Can our employer prohibit us from talking about an investigation?

Broad confidentiality requirements might not be legal under the NLRA.

By , J.D. · UC Berkeley School of Law


I work for a manufacturing company. My coworkers and I have been meeting for about a month to talk about safety concerns; there are a lot of accidents at our worksite, and we believe the company could be doing more to protect us from injuries. Last week, the company decided to investigate one accident in which an employee was hurt. The investigator interviewed me about the incident this morning, and he told me I could be disciplined or fired if I talk about the incident with anyone. I'm glad the company is starting to take these problems seriously, but can they really prohibit us from talking about workplace events? Are my meetings with coworkers grounds for discipline or termination?


Confidentiality requirements can serve legitimate goals. For example, if your company was investigating whether your injured coworker was under the influence of drugs or alcohol at the time of the accident, the company could have a very real interest in keeping its investigation quiet. Otherwise, the coworker -- and others who may be using drugs or alcohol at work -- might act quickly to destroy evidence or try to influence the testimony of witnesses.

Another legitimate reason for a confidentiality requirement is to prevent employees from comparing notes to come up with a consistent story to explain wrongdoing. For example, if an employee complained of widespread sexual harassment in the form of sexist jokes, lewd comments, and pornography in the workplace, the investigator might well need to prohibit witnesses from speaking to each other about the investigation. Otherwise, the coworkers accused of misconduct might reveal the investigator's questions to each other, so they can come up with an innocuous explanation. In both of these examples, imposing confidentiality during the investigation serves the higher purpose of allowing the employer to find out what really happened.
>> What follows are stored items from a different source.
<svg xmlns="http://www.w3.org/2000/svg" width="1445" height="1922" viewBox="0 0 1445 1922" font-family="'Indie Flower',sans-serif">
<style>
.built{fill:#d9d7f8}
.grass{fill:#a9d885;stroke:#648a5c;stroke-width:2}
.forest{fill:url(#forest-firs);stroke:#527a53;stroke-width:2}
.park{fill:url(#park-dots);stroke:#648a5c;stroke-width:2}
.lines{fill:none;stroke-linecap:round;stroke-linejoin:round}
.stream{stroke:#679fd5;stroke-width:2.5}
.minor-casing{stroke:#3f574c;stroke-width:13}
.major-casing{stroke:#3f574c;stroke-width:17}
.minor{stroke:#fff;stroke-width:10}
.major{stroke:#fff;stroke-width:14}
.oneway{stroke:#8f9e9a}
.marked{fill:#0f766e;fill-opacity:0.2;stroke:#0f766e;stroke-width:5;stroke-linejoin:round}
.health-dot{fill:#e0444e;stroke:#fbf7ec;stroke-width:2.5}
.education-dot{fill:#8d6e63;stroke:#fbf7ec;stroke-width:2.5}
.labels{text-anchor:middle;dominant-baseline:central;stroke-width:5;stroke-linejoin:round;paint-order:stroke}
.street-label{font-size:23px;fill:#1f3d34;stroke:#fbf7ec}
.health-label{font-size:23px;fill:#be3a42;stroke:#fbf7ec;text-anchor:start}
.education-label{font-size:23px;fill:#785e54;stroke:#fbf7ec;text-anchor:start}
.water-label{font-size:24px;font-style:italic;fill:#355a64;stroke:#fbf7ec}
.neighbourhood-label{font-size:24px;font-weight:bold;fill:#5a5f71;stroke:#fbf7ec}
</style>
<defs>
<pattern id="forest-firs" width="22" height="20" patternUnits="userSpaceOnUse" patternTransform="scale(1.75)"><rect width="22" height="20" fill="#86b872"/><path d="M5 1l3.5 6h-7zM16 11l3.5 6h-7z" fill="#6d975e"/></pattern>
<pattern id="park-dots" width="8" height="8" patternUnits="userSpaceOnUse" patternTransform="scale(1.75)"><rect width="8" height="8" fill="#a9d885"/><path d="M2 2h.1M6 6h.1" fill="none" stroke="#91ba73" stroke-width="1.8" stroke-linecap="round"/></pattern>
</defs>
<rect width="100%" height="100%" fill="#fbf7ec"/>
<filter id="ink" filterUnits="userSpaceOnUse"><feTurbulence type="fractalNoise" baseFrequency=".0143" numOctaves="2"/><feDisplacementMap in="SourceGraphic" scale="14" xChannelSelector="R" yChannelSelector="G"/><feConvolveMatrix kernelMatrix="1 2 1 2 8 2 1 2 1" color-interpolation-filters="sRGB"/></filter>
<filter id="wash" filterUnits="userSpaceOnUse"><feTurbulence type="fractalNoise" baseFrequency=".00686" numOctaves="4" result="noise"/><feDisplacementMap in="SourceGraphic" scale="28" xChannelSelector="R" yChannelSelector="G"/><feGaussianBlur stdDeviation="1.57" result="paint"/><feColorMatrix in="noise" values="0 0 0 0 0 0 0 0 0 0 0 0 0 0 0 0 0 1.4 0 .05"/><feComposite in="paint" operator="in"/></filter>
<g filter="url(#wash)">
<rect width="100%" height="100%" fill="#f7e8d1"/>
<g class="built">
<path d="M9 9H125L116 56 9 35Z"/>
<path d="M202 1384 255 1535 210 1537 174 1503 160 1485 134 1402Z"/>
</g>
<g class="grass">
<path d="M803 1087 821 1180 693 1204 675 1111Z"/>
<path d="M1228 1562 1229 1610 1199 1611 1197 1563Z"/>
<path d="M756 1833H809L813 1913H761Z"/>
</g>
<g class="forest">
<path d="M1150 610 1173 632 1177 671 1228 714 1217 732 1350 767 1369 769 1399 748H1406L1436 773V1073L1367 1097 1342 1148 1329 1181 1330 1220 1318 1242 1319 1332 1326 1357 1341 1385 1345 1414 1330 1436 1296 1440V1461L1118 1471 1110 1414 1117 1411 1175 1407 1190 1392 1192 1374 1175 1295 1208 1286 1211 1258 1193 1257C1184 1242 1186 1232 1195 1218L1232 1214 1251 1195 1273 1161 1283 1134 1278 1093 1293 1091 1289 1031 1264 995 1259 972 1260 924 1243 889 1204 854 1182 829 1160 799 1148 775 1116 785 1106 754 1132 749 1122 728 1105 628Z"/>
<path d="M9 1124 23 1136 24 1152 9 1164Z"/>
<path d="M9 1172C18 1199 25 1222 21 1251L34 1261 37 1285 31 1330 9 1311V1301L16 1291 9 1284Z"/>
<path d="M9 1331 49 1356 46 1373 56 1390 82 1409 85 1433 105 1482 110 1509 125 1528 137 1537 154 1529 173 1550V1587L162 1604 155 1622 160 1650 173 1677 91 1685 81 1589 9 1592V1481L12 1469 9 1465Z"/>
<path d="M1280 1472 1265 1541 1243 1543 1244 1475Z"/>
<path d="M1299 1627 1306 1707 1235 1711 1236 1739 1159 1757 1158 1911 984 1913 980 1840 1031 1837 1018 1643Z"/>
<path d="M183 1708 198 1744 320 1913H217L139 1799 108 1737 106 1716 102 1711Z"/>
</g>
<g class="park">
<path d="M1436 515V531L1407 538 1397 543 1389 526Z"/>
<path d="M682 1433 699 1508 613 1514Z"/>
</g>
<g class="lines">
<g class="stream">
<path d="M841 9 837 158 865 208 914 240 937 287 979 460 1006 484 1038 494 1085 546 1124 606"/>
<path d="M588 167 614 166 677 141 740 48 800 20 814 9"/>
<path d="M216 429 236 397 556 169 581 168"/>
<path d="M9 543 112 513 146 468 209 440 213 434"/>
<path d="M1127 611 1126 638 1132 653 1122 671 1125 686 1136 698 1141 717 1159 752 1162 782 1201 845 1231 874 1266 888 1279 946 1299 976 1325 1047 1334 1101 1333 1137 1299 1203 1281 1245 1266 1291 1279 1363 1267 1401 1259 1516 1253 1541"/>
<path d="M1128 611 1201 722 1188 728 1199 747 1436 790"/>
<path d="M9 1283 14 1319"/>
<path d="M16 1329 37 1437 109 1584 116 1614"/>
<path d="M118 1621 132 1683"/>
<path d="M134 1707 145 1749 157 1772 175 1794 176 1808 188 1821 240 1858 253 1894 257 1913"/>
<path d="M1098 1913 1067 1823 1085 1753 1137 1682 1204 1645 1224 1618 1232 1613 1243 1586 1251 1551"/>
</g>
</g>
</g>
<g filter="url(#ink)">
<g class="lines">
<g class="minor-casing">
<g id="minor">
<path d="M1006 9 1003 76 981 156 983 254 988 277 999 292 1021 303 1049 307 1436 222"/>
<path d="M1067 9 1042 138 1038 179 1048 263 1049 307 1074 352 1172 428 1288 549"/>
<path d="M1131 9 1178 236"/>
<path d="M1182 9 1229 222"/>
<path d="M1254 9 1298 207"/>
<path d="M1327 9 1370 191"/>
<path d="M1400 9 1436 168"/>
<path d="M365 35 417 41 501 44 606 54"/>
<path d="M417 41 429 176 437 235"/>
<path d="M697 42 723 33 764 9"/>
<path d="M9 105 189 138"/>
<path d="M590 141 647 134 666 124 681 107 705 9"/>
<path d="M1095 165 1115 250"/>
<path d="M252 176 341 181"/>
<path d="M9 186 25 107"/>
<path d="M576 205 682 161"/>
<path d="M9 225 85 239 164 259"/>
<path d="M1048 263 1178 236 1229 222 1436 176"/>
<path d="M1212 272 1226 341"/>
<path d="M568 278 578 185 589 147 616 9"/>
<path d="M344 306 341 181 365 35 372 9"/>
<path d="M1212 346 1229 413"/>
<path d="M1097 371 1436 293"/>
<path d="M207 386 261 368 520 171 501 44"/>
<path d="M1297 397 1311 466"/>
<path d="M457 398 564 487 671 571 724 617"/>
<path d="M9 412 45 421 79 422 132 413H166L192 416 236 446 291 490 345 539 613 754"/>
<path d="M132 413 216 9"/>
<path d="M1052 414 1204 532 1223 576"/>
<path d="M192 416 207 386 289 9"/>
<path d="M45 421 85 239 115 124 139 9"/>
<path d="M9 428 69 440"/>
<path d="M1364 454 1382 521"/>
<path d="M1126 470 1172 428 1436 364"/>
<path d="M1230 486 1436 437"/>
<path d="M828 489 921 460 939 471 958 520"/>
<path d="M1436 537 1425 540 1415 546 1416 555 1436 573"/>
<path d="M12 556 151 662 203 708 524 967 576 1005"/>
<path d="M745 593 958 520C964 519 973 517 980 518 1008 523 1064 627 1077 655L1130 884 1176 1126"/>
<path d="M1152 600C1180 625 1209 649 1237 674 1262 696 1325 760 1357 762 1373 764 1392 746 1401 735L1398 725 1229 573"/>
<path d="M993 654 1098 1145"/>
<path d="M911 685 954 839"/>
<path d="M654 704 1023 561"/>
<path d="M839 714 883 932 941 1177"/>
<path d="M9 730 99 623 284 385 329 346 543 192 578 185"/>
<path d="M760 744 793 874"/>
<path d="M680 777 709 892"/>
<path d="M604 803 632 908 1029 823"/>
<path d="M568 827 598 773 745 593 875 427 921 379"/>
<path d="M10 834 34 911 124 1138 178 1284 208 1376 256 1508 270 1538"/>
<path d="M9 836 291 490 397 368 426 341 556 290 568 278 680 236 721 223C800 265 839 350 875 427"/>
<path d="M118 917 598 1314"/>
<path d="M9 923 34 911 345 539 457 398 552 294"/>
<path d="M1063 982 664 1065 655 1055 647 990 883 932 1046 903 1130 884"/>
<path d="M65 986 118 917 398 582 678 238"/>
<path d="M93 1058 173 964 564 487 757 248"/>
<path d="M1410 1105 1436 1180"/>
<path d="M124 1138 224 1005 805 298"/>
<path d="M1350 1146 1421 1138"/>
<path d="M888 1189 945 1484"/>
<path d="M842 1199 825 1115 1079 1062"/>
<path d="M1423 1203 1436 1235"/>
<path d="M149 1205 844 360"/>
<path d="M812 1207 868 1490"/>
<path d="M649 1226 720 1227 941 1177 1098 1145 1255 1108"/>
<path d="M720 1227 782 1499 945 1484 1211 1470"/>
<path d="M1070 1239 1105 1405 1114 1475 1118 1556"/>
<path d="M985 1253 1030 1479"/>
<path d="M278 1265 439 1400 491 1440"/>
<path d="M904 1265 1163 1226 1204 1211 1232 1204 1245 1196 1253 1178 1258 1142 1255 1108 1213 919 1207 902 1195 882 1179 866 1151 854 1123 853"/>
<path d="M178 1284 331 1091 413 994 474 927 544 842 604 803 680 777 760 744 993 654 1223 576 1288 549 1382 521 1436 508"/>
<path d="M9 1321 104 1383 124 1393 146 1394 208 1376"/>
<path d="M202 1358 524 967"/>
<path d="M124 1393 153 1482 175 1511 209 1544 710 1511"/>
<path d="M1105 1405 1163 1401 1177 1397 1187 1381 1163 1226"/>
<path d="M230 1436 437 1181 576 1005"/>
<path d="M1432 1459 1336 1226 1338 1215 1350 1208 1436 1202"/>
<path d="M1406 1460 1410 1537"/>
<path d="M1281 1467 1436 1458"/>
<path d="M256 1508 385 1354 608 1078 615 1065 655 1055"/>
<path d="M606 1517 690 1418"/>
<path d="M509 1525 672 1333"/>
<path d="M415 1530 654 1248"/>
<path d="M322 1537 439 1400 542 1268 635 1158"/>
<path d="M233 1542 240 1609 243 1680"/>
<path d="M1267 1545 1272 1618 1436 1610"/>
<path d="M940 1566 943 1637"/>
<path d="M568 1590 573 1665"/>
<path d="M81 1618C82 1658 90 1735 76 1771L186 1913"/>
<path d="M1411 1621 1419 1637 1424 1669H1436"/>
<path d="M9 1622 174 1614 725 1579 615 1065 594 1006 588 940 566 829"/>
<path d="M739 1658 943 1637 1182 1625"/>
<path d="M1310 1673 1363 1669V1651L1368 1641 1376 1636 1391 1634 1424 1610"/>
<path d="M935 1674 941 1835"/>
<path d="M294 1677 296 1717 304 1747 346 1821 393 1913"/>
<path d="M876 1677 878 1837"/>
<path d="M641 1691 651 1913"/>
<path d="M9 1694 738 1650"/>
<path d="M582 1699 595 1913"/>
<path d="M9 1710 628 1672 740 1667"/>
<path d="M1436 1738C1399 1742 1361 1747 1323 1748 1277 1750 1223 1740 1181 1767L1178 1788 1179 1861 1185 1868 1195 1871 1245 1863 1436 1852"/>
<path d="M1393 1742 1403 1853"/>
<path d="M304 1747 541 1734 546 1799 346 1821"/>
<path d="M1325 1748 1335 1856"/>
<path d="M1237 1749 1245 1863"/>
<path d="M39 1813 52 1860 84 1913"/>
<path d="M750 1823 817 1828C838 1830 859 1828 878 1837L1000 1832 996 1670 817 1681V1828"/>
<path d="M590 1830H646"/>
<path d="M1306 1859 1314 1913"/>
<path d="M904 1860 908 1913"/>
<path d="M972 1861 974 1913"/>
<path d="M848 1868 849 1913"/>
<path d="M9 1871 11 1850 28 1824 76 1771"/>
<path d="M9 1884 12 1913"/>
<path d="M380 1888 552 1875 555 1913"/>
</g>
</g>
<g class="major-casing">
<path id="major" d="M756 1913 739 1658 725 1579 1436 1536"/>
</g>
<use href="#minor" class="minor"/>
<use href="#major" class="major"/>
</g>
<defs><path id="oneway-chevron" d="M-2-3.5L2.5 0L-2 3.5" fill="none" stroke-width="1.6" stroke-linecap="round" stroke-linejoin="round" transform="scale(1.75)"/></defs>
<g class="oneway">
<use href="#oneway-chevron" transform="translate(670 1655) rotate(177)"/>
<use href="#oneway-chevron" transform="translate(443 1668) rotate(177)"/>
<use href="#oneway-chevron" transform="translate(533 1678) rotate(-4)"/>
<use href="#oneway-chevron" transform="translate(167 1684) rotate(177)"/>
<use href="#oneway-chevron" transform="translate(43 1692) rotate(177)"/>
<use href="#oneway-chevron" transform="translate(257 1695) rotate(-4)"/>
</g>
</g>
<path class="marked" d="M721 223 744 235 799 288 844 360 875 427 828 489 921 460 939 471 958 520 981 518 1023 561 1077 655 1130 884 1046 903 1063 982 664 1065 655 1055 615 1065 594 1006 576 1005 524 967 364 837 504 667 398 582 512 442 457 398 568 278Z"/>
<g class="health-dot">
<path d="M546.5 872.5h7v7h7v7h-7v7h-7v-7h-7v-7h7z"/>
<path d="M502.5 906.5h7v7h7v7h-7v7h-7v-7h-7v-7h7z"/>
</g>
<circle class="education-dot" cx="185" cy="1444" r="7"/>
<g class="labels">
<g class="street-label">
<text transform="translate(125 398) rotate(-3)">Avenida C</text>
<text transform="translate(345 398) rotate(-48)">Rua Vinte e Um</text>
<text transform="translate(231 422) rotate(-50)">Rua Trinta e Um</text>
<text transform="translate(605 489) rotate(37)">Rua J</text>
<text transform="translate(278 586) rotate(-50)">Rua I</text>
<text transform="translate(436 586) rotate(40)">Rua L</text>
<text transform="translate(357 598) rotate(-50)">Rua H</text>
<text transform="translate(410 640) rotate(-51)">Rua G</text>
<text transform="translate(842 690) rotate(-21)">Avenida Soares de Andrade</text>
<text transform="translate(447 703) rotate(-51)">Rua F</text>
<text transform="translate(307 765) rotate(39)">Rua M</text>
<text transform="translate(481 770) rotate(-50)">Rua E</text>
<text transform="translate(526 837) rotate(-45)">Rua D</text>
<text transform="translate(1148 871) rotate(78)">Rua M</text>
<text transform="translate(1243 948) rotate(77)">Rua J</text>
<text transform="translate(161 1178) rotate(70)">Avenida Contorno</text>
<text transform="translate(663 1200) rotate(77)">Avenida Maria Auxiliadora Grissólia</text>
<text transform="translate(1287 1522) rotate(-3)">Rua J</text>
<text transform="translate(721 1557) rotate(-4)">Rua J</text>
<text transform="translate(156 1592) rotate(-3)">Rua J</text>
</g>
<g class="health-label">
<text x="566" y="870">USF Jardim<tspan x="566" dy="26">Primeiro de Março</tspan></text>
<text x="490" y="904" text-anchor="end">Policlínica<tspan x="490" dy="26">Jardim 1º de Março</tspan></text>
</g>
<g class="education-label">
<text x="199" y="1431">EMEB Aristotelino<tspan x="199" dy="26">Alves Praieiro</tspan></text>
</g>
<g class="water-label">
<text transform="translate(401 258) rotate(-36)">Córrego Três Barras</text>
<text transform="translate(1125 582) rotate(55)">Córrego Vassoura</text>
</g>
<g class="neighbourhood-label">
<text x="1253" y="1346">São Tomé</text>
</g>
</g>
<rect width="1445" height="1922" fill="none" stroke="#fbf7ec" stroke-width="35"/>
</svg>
However, as your question shows, broad confidentiality requirements can have negative effects as well. They can prevent employees from talking to each other about important workplace concerns. A confidentiality requirement, by definition, stops the flow of information about the incident under investigation. This may be great from the employer's perspective, especially if the incident could lead to bad publicity, embarrassment, or legal liability. For employees, however, a confidentiality requirement can interrupt efforts to improve working conditions.

Recently, government agencies have started to push back against employers who impose broad confidentiality requirements during investigations. In a letter to an employer, the Equal Employment Opportunity Commission (the federal agency that enforces the laws prohibiting workplace discrimination and harassment) stated that threatening to discipline or fire employees who discussed a sexual harassment complaint with anyone was illegal retaliation. Discussing harassment complaints with others is a form of "protected opposition" to illegal practices under Title VII. The letter also indicated that employees subject to such a confidentiality rule might believe they could be disciplined or fired for discussing harassment with the EEOC.

The National Labor Relations Board (NLRB), which enforces federal labor laws, has taken a similar approach. In the case of Banner Estrella Medical Center, an HR consultant asked employees who had made a complaint not to discuss the matter with coworkers while the investigation was ongoing. The NLRB found that this request violated employees' rights to discuss the terms and conditions of employment with each other. Prohibiting employee discussions of an ongoing investigation is allowed only if the employer can show that it has a legitimate business justification outweighing the employees' rights. For example, if a witness needed protection, evidence was in danger of being destroyed, testimony was in danger of being fabricated, or the employer needed to prevent a cover-up, these facts could justify a confidentiality requirement. However, the requirement must be based on facts specific to the investigation, rather than a general, blanket approach to all investigations.

What does all of this add up to in your case? It's impossible to say without knowing more facts. On the one hand, workplace safety is a classic example of a topic that employees must be allowed to discuss with each other. Therefore, the company certainly cannot prohibit you and your coworkers from discussing your safety concerns. On the other hand, there may be legitimate reasons for your employer to require confidentiality as to this particular investigation. Perhaps your company is also concerned about the safety record of your worksite, and one of the investigation goals is to discover whether managers are ignoring legitimate safety concerns. If this were the case, confidentiality might be necessary to allow the company to examine manager behavior without sounding any alarms.